Edith Dunham Foster | |
Birth Name: | Edith Dunham |
Birth Date: | March 21, 1864 |
Birth Place: | Geneseo, Illinois, US |
Death Date: | May 8, 1950 |
Death Place: | Hackensack, New Jersey, US |
Occupation: | educational filmmaker |
Edith Dunham Foster (March 21, 1864 – May 8, 1950) was an American educational filmmaker who served as the editor of the Motion Picture Community Bureau, which furnished nearly all of the films seen by American armed forces during World War I.
Edith Dunham was born on March 21, 1864, in Geneseo, Illinois. She married William Horton Foster on May 20, 1885, in Geneseo.

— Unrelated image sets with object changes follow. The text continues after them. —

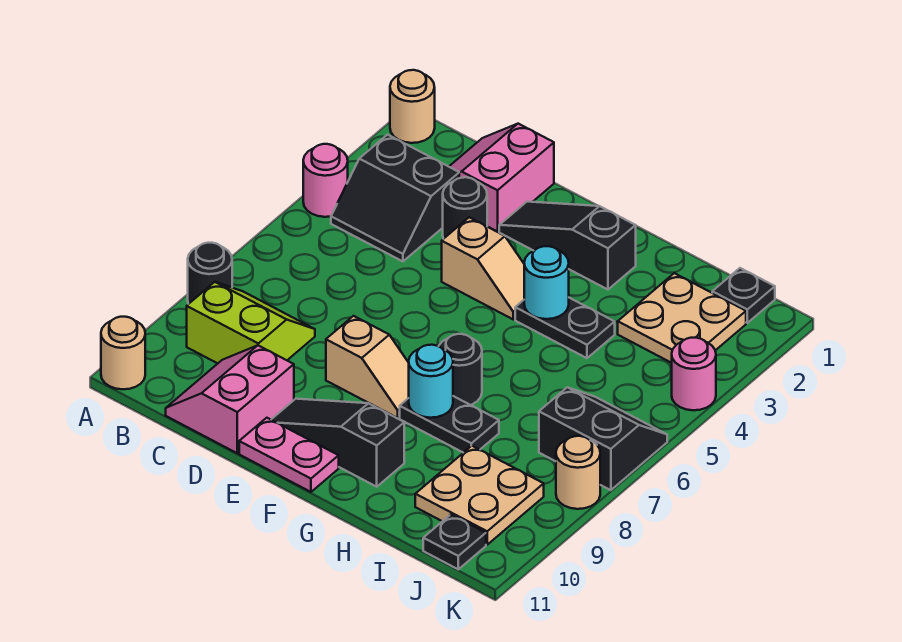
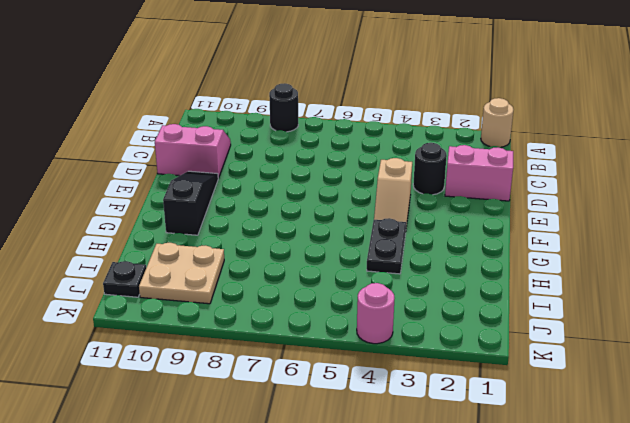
none -> pink round brick A4 level 1
none -> tan round brick A11 level 1
none -> black slope B3:C4 level 1 top 3

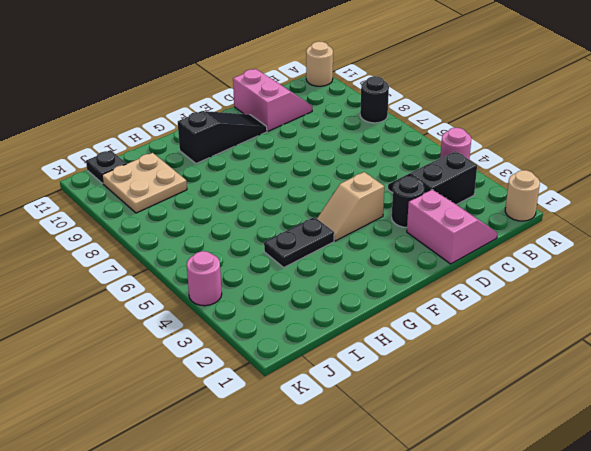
none -> lime slope B8:C9 level 1 top 9
none -> black slope E2:G2 level 1 top G
none -> tan slope E8:F8 level 1 top E

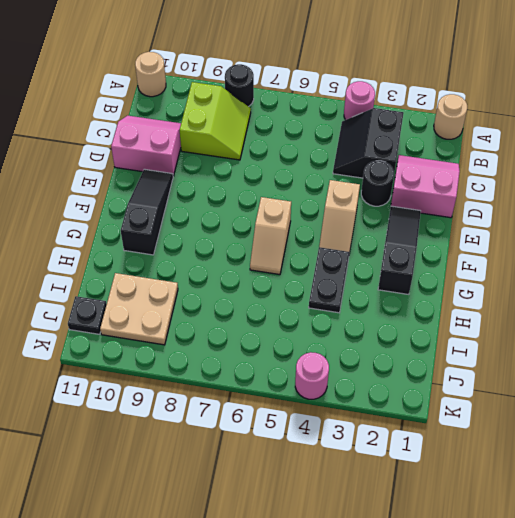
tan slope F6:G6 level 1 top F -> tan slope E8:F8 level 1 top E
none -> pink plate E11:F11 level 1
none -> black round brick G7 level 1
none -> black plate G8:H8 level 1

Foster, who became interested in cinema through her involvement with the General Federation of Women's Clubs,[1] worked as an editor and programmer for the Motion Picture Community Bureau.[2] Her son Warren Dunham Foster was the Bureau's president.[3] During World War I, the Bureau supplied the YMCA War Work Council and the Committee on Training Camp Activities with nine million feet of film a week used in the United States and two million feet of film a week used abroad. The films were watched by soldiers from the United States and its allies worldwide. Foster oversaw the development of a projecting machine that put pictures on the ceiling so that injured soldiers could watch films from their hospital cots.[4] After the war Foster continued working with her son, a patent attorney and an inventor, on the production of educational films and the invention of motion picture apparatus.
Foster co-created the Educational Film Catalog with Ruth Ellen Gould Dolese.[5]
Foster died on May 8, 1950, in Hackensack, New Jersey.